The program is not new. Oak Ridge began working on it with Fraunhofer in the late 1990s in anticipation of a growing need for moisture modeling in energy-efficient buildings that can develop condensation problems if tight wall assemblies don’t use appropriate insulation and ventilation. The software is sold commercially overseas, but because the research receives federal funding, WUFI has been available for free in the United States since 2001. “But the GSA are really the first ones to make it real,” said Andre O. Desjarlais, leader of Oak Ridge’s Building Envelopes Group, of the software’s U.S. presence.

That was the GSA’s intention when it updated its P100 design standards reference document in 2010. Designers now must submit moisture control performance modeling with building enclosure proposals using ASHRAE Standard 160P, Criteria for Moisture Control Design Analysis in Buildings.

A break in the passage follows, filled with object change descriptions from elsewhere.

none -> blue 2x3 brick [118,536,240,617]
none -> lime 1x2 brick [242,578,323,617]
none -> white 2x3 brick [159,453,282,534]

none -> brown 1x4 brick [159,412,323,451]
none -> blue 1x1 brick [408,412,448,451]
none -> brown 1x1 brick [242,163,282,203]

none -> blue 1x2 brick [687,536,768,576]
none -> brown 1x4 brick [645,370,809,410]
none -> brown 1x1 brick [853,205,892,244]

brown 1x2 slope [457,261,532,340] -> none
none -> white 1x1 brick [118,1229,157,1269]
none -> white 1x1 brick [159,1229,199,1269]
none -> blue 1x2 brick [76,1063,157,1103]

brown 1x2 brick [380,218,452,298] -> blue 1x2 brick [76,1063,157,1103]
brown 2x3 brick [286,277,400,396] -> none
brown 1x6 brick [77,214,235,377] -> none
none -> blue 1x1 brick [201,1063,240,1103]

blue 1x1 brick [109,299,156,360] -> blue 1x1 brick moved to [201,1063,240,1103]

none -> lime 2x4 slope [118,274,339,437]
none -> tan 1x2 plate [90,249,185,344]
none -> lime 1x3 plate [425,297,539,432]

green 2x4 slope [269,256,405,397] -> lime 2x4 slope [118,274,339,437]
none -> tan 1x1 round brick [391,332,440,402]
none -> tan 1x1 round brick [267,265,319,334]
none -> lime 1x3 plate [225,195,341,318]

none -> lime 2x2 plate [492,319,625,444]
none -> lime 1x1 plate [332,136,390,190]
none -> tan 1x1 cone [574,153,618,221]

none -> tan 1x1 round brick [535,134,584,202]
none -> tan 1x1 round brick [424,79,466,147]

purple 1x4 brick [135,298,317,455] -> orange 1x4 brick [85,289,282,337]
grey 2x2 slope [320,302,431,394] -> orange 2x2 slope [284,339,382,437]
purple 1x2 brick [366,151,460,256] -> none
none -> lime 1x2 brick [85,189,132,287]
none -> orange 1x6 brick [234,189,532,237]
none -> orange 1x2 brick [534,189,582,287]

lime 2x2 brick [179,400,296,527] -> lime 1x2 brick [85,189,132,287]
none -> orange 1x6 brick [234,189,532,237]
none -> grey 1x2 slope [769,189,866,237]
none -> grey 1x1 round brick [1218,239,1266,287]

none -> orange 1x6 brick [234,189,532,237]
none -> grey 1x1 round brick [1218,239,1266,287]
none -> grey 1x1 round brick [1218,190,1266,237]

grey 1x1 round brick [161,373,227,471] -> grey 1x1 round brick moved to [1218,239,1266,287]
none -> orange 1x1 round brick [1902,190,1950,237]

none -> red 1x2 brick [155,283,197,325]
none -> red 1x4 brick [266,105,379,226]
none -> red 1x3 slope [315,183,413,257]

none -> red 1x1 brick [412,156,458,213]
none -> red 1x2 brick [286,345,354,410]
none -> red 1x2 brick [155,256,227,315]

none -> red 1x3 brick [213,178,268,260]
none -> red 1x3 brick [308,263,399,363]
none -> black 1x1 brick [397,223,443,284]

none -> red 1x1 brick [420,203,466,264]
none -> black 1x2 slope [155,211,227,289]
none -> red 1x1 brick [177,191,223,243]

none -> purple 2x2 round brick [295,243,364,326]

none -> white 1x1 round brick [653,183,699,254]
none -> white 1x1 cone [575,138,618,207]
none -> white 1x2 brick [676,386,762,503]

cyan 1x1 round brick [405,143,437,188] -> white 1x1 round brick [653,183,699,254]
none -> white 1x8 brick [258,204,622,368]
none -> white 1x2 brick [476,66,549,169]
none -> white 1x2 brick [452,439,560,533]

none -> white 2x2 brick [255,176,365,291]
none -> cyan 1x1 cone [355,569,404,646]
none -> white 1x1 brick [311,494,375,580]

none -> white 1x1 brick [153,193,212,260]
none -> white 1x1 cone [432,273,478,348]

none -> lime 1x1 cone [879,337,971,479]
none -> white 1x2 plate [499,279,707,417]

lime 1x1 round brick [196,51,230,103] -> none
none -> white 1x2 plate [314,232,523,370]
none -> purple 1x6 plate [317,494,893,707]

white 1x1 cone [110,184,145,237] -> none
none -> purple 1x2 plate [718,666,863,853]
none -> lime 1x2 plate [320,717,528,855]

Because WUFI is the only software that can perform this analysis, it will be a de facto part of new government projects.

WUFI (the name stands for Wärme und Feuchte Instationär, or “Transient Heat and Moisture Transport”) is endorsed by the Department of Energy, the National Institute of Building Sciences, and the National Building Enclosure Councils. But at a recent conference about facade design in New York, sponsored by this newspaper, only a handful of audience members indicated their familiarity with it. “You could see by the lack of hands in the audience that it is an area that is not yet mainstream in the architecture and engineering community,” said Dirk Meyer, national advisor for the GSA’s Building Enclosures Office, in an email. “The first step for raising that benchmark for performance is to prompt dialogue,” said Meyer.

A moisture-modeling requirement is not a panacea for the ills that can befall a poorly ventilated facade. “It still requires the knowledge of the designer to translate the model’s numbers into a risk assessment,” said Desjarlais. Currently, the WUFI development team is defining new gradations of building failures and new predictors for the onset of corrosion in metal buildings. “One thing we’ve focused on is making it simpler and quicker to use. We don’t expect an architect to spend the whole day on moisture analysis,” Desjarlais said.